The wealthy Zeus drops a handkerchief in the street, and whoever picks it up must give him the name and address of one other person.
That person is then rewarded with untold riches, while the finder of the handkerchief receives a punch in the face.
This novella, a work of refined intellectual imagination, is a satirical discussion of man’s search for individual values.
‘Prometheus Illbound’ will delight fans of Gide's other notable works, such as ´The Fruits of the Earth´ (1897) and ‘The Counterfeiters’ (1926).
André Paul Guillaume Gide (1869 – 1951) was a renowned French author who won the 1947 Nobel Prize in Literature.
Described as "France's greatest contemporary man of letters", Gide was known for his fiction and autobiographical works.
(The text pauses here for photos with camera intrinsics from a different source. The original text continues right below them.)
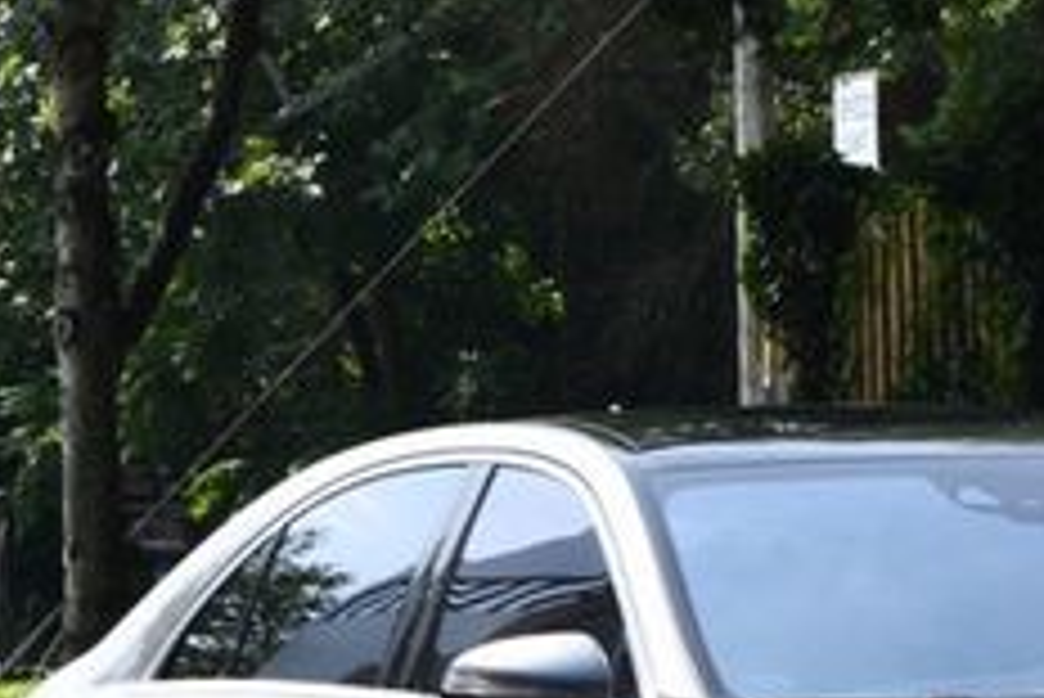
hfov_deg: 5.5
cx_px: 999
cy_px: 597
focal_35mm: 373
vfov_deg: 3.7
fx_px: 10823
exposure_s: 1/250
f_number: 8
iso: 160
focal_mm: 90
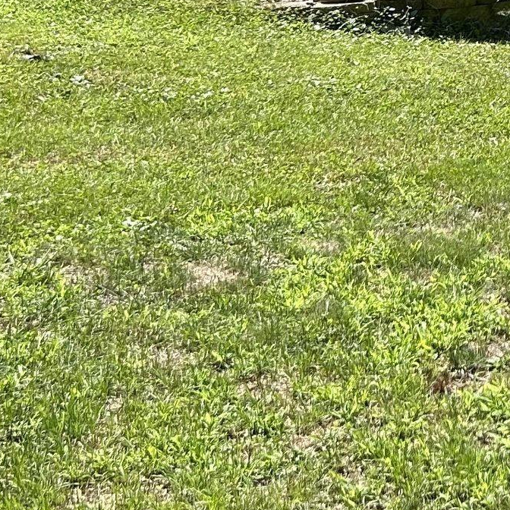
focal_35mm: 105
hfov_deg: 15.1
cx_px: 805
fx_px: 1750
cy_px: -247
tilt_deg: +1.4
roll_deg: +0.4
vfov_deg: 15.4
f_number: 1.5
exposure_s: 1/1266
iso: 50
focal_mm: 5.7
He published over fifty books, including ´The Fruits of the Earth´ (1897), ‘Lafcadio’s Adventures’ (1914), ‘Strait is the Gate’ (1909), and the experimental ‘The Counterfeiters’ (1926).
However, the Frenchman claimed ‘Corydon’ (1911), was his most important work. In it, he used evidence from naturalists, historians, poets, and philosophers to back up his belief that homosexuality was not ‘unnatural’, arguing it was more natural than exclusive heterosexuality, which he believed to be a union created by society.